In this image from video, Delta Air Lines Flight 89 to Shanghai, China dumps fuel over Los Angeles before returning to Los Angeles International Airport for an emergency landing Tuesday, Jan. 14, 2020. (Photo: AP)
Southern California teachers plan to file a lawsuit after a commercial airliner with engine trouble dumped jet fuel over a densely populated area, including several schools, while making an emergency return to Los Angeles International Airport, their attorney said Friday.
Nearly 60 schoolchildren and teachers were exposed to the smelly vapor Tuesday and were examined for minor skin and lung irritations. None were taken to a hospital at the time, Los Angeles County Fire Inspector Sky Cornell said. Health authorities said those affected should clean themselves with soap and water.
Attorney Gloria Allred said in a statement Friday that teachers who were exposed to the fuel are filing a lawsuit against Delta Air Lines.
The airline did not immediately respond to an email requesting comment prior to the attorney’s planned late-morning news conference.
Flight 89 to Shanghai had an engine problem after takeoff and needed to quickly return, the airline said in a statement earlier this week. The Boeing 777-200 landed safely after circling back over Los Angeles while dumping fuel to reach a safe landing weight.
When a plane must turn back after takeoff, the weight of a full load of fuel carries a risk of damaging the jet during landing — which can be expensive for airlines to fix. Even if there isn’t damage, airlines try to avoid overweight landings because they are required to inspect planes, which puts them out of service.
Not much is known about the health effects of exposure to kerosene-type jet fuel, according to the federal Health and Human Services Department. Studies using military personnel suggest it can affect the nervous system, but that research involved people who work around jet fuel all the time. Rats that were fed kerosene showed no increase in tumors, the agency said in a 2017 summary.
The flight crew radioed that the jet needed to return due to a compressor stall, a potentially serious problem. The pilot or co-pilot initially said a fuel dump was not needed but the aircraft later did begin releasing streams of fuel from its wings as it flew over greater Los Angeles while circling back and descending toward the airport.
The airline said it immediately began investigating, but no detailed information about the situation facing the pilots has been released.
The Federal Aviation Administration is also investigating the fuel dump, citing procedures that “call for fuel to be dumped over designated unpopulated areas, typically at higher altitudes so the fuel atomizes and disperses before it reaches the ground.”

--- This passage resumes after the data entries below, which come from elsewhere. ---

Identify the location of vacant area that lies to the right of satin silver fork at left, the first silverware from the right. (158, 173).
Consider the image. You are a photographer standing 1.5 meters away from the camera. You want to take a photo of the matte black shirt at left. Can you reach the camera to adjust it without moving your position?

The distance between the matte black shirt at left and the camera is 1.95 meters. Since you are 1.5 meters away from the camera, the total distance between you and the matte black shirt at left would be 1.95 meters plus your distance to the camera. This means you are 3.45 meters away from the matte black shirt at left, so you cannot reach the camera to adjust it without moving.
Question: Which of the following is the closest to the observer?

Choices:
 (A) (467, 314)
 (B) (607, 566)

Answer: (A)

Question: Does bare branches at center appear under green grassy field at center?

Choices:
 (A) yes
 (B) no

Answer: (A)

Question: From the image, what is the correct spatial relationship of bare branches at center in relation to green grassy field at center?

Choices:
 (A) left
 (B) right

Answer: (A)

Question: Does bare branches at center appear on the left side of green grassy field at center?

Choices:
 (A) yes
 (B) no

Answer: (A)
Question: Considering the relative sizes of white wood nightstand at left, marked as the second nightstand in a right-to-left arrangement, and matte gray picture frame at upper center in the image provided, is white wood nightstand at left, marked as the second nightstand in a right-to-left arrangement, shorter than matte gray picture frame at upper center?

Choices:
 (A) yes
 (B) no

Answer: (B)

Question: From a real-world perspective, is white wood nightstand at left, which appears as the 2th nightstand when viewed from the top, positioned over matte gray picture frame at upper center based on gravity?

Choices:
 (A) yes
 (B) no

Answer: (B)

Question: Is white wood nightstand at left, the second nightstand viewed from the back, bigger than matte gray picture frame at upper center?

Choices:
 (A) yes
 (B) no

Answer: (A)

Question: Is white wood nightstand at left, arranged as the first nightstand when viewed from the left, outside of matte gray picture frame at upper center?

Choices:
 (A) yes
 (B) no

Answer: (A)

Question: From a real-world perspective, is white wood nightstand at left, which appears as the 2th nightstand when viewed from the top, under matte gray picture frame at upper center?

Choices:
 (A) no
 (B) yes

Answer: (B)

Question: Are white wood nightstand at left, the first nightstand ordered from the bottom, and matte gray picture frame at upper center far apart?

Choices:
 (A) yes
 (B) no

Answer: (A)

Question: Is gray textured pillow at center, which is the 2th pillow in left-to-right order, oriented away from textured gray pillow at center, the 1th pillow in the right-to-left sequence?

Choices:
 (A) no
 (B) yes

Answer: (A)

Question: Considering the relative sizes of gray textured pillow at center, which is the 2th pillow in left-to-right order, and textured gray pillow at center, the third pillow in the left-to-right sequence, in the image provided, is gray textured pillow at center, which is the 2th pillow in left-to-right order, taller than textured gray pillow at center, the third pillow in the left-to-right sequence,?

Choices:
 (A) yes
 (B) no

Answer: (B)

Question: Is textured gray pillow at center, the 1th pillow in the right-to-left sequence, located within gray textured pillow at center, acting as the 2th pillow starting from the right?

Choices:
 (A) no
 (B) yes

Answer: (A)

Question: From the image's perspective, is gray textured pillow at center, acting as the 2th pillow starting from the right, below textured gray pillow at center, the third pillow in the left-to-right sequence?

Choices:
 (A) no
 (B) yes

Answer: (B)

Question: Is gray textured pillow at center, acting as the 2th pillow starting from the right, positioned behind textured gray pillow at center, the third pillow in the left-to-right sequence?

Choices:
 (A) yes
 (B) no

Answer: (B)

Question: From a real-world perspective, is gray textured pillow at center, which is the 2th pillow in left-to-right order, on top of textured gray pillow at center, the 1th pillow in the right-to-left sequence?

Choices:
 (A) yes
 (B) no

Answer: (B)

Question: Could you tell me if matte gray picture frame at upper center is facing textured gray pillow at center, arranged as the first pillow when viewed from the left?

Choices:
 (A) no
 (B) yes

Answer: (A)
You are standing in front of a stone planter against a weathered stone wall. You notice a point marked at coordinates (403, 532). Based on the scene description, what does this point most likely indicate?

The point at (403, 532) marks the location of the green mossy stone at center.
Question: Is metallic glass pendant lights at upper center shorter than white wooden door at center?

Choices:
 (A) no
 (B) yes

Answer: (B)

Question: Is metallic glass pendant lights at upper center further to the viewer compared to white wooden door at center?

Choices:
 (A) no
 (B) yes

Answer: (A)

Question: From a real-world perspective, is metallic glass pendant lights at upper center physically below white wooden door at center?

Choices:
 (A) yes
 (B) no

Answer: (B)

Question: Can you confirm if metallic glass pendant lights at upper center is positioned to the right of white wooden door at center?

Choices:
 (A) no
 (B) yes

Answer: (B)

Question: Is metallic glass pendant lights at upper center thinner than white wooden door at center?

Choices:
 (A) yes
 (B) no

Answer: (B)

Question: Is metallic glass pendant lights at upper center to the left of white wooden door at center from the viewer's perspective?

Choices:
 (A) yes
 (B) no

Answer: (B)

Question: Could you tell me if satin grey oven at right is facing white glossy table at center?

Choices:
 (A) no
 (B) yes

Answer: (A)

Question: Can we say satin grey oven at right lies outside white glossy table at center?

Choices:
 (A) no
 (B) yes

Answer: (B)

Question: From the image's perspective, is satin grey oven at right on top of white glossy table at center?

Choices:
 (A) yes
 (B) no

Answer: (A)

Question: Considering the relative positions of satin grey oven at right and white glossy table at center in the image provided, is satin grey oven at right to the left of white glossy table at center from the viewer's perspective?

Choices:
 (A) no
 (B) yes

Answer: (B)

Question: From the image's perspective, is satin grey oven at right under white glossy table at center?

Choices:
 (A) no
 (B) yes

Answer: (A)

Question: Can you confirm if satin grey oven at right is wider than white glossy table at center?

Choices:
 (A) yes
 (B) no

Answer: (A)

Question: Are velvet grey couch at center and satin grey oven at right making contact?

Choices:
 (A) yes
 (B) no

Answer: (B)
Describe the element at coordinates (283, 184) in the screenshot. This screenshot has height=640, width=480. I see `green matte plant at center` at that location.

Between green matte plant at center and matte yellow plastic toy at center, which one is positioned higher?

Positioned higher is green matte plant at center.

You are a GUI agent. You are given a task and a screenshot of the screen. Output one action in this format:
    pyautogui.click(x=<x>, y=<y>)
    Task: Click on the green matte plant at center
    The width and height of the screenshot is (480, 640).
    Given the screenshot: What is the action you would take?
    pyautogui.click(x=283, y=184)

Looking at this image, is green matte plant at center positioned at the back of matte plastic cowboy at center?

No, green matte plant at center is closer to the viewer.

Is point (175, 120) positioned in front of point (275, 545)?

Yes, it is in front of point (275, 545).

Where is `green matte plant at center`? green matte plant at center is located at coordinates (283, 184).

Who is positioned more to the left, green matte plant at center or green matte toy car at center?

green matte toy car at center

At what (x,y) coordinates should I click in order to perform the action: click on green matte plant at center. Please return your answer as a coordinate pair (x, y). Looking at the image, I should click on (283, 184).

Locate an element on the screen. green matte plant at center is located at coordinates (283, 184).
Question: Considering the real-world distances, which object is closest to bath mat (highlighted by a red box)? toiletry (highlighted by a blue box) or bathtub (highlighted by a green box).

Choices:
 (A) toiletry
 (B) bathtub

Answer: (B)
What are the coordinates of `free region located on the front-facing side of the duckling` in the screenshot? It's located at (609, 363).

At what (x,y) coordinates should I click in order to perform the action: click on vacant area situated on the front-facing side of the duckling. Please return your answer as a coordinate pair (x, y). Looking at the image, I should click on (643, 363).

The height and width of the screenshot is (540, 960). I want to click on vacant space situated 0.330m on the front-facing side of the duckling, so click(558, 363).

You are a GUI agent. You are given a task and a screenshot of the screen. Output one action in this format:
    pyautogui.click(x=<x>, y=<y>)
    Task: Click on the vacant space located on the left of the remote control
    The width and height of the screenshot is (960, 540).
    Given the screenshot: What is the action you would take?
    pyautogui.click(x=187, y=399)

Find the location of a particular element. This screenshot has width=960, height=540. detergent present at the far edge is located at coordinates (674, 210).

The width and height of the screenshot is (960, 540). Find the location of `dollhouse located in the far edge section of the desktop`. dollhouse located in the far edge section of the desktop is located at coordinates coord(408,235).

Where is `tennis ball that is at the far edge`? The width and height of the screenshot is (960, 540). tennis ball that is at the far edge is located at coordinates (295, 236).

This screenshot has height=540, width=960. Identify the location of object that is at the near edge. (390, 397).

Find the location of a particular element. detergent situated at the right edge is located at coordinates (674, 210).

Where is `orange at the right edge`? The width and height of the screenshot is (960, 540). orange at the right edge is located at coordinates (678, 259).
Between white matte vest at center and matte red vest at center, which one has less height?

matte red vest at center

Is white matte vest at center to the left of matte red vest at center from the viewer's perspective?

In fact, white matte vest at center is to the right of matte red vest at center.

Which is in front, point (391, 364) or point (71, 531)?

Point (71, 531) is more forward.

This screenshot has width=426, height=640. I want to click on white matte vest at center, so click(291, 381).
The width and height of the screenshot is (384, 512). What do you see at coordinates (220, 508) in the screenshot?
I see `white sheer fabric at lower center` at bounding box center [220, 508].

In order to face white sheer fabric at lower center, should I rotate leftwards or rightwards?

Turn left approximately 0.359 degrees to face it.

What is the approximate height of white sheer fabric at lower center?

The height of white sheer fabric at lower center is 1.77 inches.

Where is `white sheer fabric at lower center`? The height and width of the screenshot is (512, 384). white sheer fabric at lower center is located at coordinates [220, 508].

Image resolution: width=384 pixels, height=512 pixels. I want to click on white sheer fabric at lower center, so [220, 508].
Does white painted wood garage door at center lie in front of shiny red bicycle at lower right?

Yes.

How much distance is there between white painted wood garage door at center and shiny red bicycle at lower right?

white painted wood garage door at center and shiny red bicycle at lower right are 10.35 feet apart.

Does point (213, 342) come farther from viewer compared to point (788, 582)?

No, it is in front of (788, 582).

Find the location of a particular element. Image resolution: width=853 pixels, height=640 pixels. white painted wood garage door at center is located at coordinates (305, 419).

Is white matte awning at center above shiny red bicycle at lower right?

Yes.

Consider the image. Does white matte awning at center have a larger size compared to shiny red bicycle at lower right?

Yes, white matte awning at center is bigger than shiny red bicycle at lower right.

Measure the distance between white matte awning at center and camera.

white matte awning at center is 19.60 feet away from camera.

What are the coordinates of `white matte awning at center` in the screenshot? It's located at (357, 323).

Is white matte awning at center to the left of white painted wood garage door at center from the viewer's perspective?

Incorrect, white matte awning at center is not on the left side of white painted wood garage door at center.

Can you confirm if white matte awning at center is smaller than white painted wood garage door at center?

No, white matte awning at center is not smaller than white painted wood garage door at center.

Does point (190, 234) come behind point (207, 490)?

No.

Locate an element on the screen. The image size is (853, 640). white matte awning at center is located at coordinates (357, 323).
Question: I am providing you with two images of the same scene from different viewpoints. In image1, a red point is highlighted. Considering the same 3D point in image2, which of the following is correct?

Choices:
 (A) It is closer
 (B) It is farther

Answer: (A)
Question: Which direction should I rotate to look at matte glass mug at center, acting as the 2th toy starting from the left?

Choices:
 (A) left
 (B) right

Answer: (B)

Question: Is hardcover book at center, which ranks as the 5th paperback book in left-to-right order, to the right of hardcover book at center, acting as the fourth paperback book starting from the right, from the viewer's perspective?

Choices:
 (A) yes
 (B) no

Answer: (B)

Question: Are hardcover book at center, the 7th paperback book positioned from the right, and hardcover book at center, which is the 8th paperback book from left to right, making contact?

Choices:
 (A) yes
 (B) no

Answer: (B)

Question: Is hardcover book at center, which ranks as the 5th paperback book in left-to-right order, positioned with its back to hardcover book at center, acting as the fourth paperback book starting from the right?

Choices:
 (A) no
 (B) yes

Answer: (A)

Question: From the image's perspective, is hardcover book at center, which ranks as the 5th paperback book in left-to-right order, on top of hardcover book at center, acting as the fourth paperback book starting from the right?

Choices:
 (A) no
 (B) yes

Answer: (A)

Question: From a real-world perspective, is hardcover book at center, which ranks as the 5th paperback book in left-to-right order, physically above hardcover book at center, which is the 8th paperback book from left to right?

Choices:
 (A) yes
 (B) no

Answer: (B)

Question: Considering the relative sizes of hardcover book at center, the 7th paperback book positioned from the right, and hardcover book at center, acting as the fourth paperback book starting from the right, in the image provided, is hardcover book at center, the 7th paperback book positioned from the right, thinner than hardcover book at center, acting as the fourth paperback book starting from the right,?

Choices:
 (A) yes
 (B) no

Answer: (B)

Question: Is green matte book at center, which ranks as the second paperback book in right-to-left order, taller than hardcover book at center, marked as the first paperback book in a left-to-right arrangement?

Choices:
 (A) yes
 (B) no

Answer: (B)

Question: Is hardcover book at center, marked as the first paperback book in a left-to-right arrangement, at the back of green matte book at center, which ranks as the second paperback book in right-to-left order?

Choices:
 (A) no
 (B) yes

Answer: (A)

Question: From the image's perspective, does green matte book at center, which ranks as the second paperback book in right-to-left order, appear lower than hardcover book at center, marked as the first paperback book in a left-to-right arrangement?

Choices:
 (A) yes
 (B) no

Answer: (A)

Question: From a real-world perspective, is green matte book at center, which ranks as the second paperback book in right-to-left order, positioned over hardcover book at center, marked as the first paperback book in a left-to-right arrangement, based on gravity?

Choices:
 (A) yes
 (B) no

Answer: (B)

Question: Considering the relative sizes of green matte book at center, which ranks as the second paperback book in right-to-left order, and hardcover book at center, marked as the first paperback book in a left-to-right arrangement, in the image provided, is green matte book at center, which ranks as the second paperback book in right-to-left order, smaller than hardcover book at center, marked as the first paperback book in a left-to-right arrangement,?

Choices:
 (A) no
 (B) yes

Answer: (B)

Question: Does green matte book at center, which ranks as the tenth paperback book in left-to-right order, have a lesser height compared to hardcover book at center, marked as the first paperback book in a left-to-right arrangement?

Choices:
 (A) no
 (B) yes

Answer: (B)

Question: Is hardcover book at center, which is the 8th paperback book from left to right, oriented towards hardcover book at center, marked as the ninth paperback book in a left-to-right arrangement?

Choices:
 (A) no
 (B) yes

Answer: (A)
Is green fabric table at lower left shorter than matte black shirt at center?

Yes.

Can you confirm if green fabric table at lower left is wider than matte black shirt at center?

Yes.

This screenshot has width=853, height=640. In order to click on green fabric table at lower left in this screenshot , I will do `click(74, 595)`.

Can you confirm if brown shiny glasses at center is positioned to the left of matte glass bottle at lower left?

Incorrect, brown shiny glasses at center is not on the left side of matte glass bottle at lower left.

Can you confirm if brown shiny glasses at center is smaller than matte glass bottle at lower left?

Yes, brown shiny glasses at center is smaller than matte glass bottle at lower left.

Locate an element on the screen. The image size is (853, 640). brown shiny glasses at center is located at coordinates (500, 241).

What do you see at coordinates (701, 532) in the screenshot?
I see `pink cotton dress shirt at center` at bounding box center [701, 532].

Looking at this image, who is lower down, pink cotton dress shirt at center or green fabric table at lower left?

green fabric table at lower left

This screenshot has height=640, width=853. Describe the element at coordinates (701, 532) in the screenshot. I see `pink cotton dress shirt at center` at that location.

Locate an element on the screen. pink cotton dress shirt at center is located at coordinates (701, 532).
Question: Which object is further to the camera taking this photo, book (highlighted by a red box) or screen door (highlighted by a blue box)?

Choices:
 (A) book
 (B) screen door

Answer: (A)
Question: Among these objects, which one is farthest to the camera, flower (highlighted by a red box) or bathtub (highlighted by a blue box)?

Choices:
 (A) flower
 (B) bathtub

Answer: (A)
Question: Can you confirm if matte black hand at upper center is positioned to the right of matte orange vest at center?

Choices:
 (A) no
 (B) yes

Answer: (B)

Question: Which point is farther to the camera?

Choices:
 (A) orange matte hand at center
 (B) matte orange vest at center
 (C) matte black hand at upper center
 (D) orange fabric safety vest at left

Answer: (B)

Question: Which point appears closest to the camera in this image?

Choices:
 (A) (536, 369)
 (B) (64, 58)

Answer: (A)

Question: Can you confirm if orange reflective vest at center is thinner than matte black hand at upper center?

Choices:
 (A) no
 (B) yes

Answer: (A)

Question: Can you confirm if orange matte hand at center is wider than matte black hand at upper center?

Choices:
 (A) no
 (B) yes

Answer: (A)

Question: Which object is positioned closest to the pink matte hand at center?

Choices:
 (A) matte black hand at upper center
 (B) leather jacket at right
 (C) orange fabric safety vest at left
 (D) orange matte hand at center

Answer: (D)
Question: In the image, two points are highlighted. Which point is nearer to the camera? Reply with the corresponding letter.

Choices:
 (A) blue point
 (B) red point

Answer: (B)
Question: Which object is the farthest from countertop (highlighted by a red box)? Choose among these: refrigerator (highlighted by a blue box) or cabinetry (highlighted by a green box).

US airlines reported 47 fuel dumps around the world in the past three years, according to an FAA review of databases at the request of The Associated Press. Just how many were at low altitude and other details were not immediately available, the agency said, adding that it doesn’t track dumps separately from bird strikes or other problems that convinced crews they needed to abort the scheduled flight and land soon.
“They don’t occur independently from another problem,” said FAA spokesman Ian Gregor. “But we do investigate them as part of our investigation into the problem that spurred the crew to dump fuel.”